# REQUIREMENT
Reproduce each row below word for word, omitting the pictures.

[Dataset items]
╭──
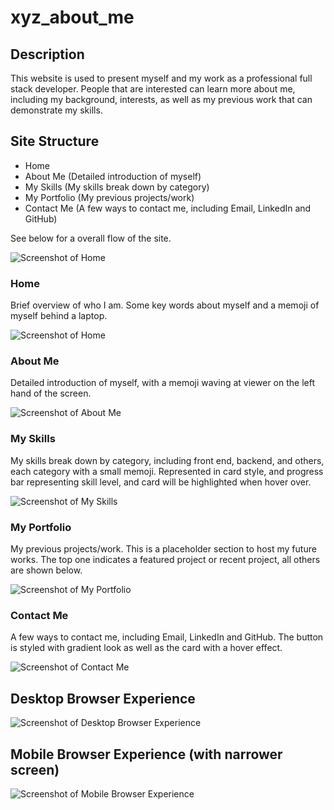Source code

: # xyz_about_me

## Description

This website is used to present myself and my work as a professional full stack developer. People that are interested can learn more about me, including my background, interests, as well as my previous work that can demonstrate my skills.

## Site Structure

- Home 
- About Me (Detailed introduction of myself)
- My Skills (My skills break down by category)
- My Portfolio (My previous projects/work)
- Contact Me (A few ways to contact me, including Email, LinkedIn and GitHub)

See below for a overall flow of the site.

![Screenshot of Home](./assets/images/XYZ_Full_Stack_Dev.gif)




### Home

Brief overview of who I am. Some key words about myself and a memoji of myself behind a laptop.


![Screenshot of Home](./assets/images/home_screenshot.png)


### About Me 

Detailed introduction of myself, with a memoji waving at viewer on the left hand of the screen.

![Screenshot of About Me](./assets/images/About_Me_Screenshot.png)


### My Skills 

My skills break down by category, including front end, backend, and others, each category with a small memoji. Represented in card style, and progress bar representing skill level, and card will be highlighted when hover over.

![Screenshot of My Skills](./assets/images/My_Skills_Screenshot.png)


### My Portfolio 

My previous projects/work. This is a placeholder section to host my future works. The top one indicates a featured project or recent project, all others are shown below.

![Screenshot of My Portfolio](./assets/images/My_Portfolio_Screenshot.png)


### Contact Me 

A few ways to contact me, including Email, LinkedIn and GitHub. The button is styled with gradient look as well as the card with a hover effect.

![Screenshot of Contact Me](./assets/images/Contact_Me_Screenshot.png)


## Desktop Browser Experience

![Screenshot of Desktop Browser Experience](./assets/images/screenshot_wide_screen.png)


## Mobile Browser Experience (with narrower screen)

![Screenshot of Mobile Browser Experience](./assets/images/screenshot_narrower_screen.png)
╰──
# SOLUTION FOR THIS PROBLEM
Source code

: # xyz_about_me

## Description

This website is used to present myself and my work as a professional full stack developer. People that are interested can learn more about me, including my background, interests, as well as my previous work that can demonstrate my skills.

## Site Structure

- Home 
- About Me (Detailed introduction of myself)
- My Skills (My skills break down by category)
- My Portfolio (My previous projects/work)
- Contact Me (A few ways to contact me, including Email, LinkedIn and GitHub)

See below for a overall flow of the site.

![Screenshot of Home](./assets/images/XYZ_Full_Stack_Dev.gif)




### Home

Brief overview of who I am. Some key words about myself and a memoji of myself behind a laptop.


![Screenshot of Home](./assets/images/home_screenshot.png)


### About Me 

Detailed introduction of myself, with a memoji waving at viewer on the left hand of the screen.

![Screenshot of About Me](./assets/images/About_Me_Screenshot.png)


### My Skills 

My skills break down by category, including front end, backend, and others, each category with a small memoji. Represented in card style, and progress bar representing skill level, and card will be highlighted when hover over.

![Screenshot of My Skills](./assets/images/My_Skills_Screenshot.png)


### My Portfolio 

My previous projects/work. This is a placeholder section to host my future works. The top one indicates a featured project or recent project, all others are shown below.

![Screenshot of My Portfolio](./assets/images/My_Portfolio_Screenshot.png)


### Contact Me 

A few ways to contact me, including Email, LinkedIn and GitHub. The button is styled with gradient look as well as the card with a hover effect.

![Screenshot of Contact Me](./assets/images/Contact_Me_Screenshot.png)


## Desktop Browser Experience

![Screenshot of Desktop Browser Experience](./assets/images/screenshot_wide_screen.png)


## Mobile Browser Experience (with narrower screen)

![Screenshot of Mobile Browser Experience](./assets/images/screenshot_narrower_screen.png)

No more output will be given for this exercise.